- Allegiance: Sri Lanka
- Branch: Sri Lanka Air Force
- Rank: Air Vice Marshal
- Unit: SLAF Regiment
- Commands: Director Planning
- Conflicts: Sri Lankan Civil War
- Awards: Rana Sura Padakkama Uttama Seva Padakkama

= A. Kumaresan =

Air Vice Marshal Arun Kumaresan, RSP, USP, psc, SLAF was a Director Planning of the Sri Lanka Air Force.

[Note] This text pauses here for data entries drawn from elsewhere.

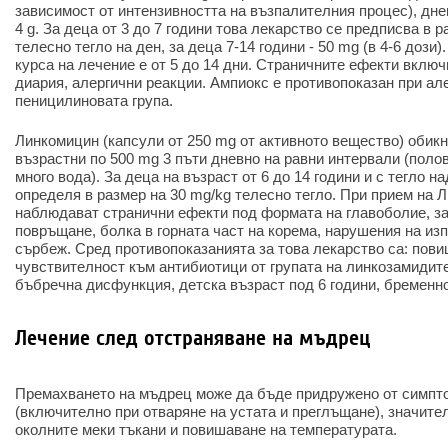
зависимост от интензивността на възпалителния процес), днев
4 g. За деца от 3 до 7 години това лекарство се предписва в 
телесно тегло на ден, за деца 7-14 години - 50 mg (в 4-6 доз
курса на лечение е от 5 до 14 дни. Страничните ефекти включ
диария, алергични реакции. Ампиокс е противопоказан при ал
пеницилиновата група.
Линкомицин (капсули от 250 mg от активното вещество) обик
възрастни по 500 mg 3 пъти дневно на равни интервали (полов
много вода). За деца на възраст от 6 до 14 години и с тегло н
определя в размер на 30 mg/kg телесно тегло. При прием на 
наблюдават странични ефекти под формата на главоболие, за
повръщане, болка в горната част на корема, нарушения на из
сърбеж. Сред противопоказанията за това лекарство са: пов
чувствителност към антибиотици от групата на линкозамидит
бъбречна дисфункция, детска възраст под 6 години, бременно
Лечение след отстраняване на мъдрец
Премахването на мъдрец може да бъде придружено от симпто
(включително при отваряне на устата и преглъщане), значите
околните меки тъкани и повишаване на температурата.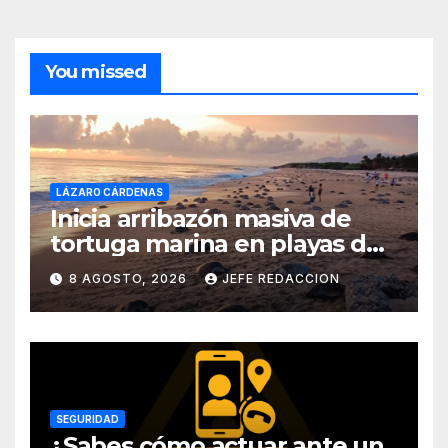
You missed
LÁZARO CÁRDENAS
Inicia arribazón masiva de
tortuga marina en playas de
Michoacán
8 AGOSTO, 2026
JEFE REDACCION
SEGURIDAD
¿Sabes cómo actuar ante un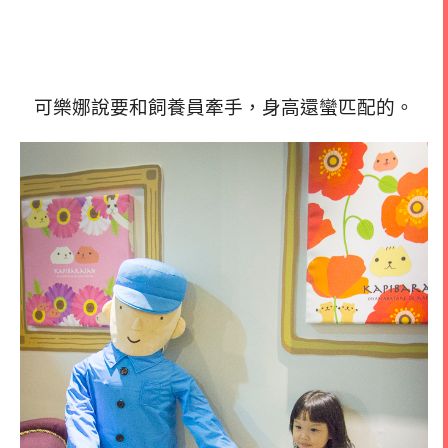
可樂娜說要和飼養員牽手，身高還蠻匹配的。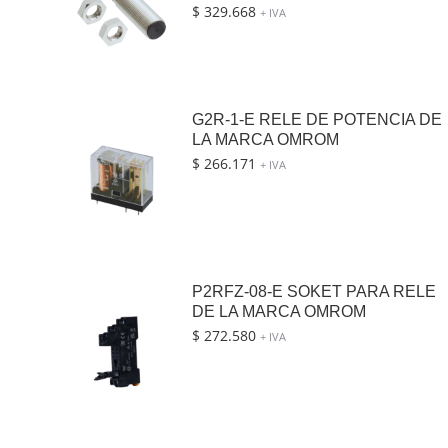
$
329.668
+ IVA
G2R-1-E RELE DE POTENCIA DE
LA MARCA OMROM
$
266.171
+ IVA
P2RFZ-08-E SOKET PARA RELE
DE LA MARCA OMROM
$
272.580
+ IVA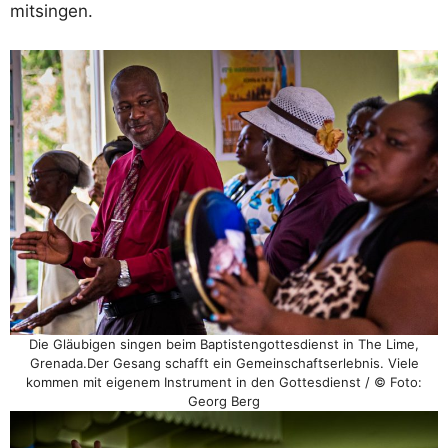
mitsingen.
Die Gläubigen singen beim Baptistengottesdienst in The Lime,
Grenada.Der Gesang schafft ein Gemeinschaftserlebnis. Viele
kommen mit eigenem Instrument in den Gottesdienst / © Foto:
Georg Berg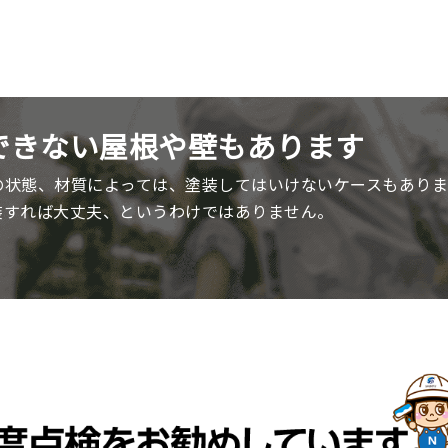
できない
屋根や壁もあります
の状態、材質によっては、塗装してはいけないケースもありま
装すれば⼤丈夫、というわけではありません。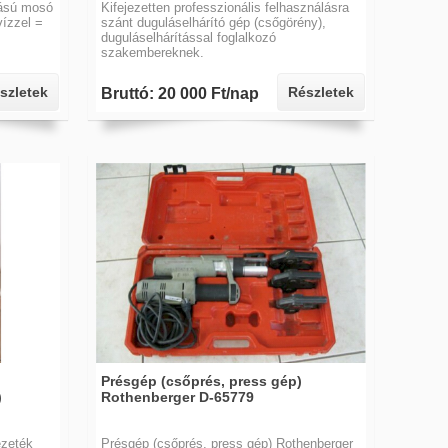
ású mosó
Kifejezetten professzionális felhasználásra
ízzel =
szánt duguláselhárító gép (csőgörény),
duguláselhárítással foglalkozó
szakembereknek.
szletek
Részletek
Bruttó: 20 000 Ft/nap
Présgép (csőprés, press gép)
)
Rothenberger D-65779
zeték
Présgép (csőprés, press gép) Rothenberger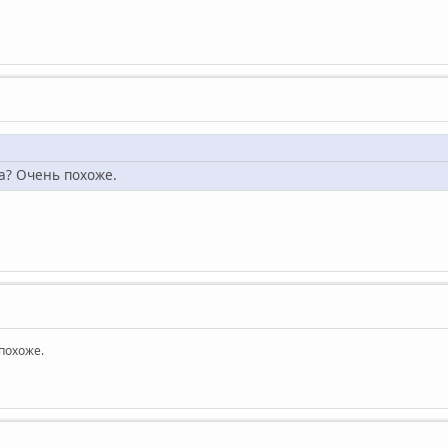
va? Очень похоже.
 похоже.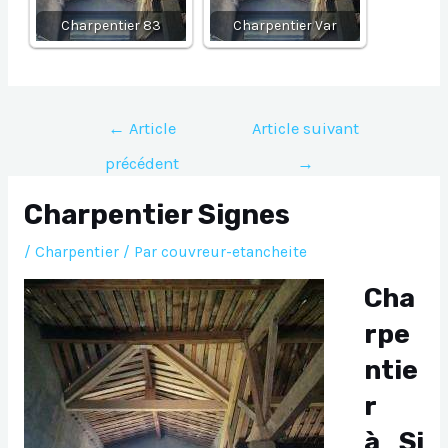
Charpentier 83
Charpentier Var
Navigation
←
Article
Article suivant
de
précédent
→
l’article
Charpentier Signes
/
Charpentier
/ Par
couvreur-etancheite
Cha
rpe
ntie
r
à Si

Educated at the prestiges Royal College Colombo, he joined the Sri Lanka Air Force as an Officer Cadet in the SLAF Regiment Branch. He also attended the Asia-Pacific Center for Security Studies in Honolulu, Hawaii. After successful completion of Basic Training he was commissioned as a Pilot Officer in the SLAF Regiment. He holds an MSc in Defence Studies and management. Air Vice Marshal Kumaresan has been awarded the gallantry medals Rana Sura Padakkama for individual acts of bravery, the service medals Uttama Seva Padakkama and Sri Lanka Armed Services Long Service Medal.

In his retirement, he has contributed writing to the Colombo Telegraph with articles in both English and Sinhala. He resides in Melbourne, Australia and served as treasurer for the Sri Lanka Ex-Service and Police Association Australia in 2014. He is involved in the Melbourne chapter of New Era for Sri Lanka as a member of the executive board.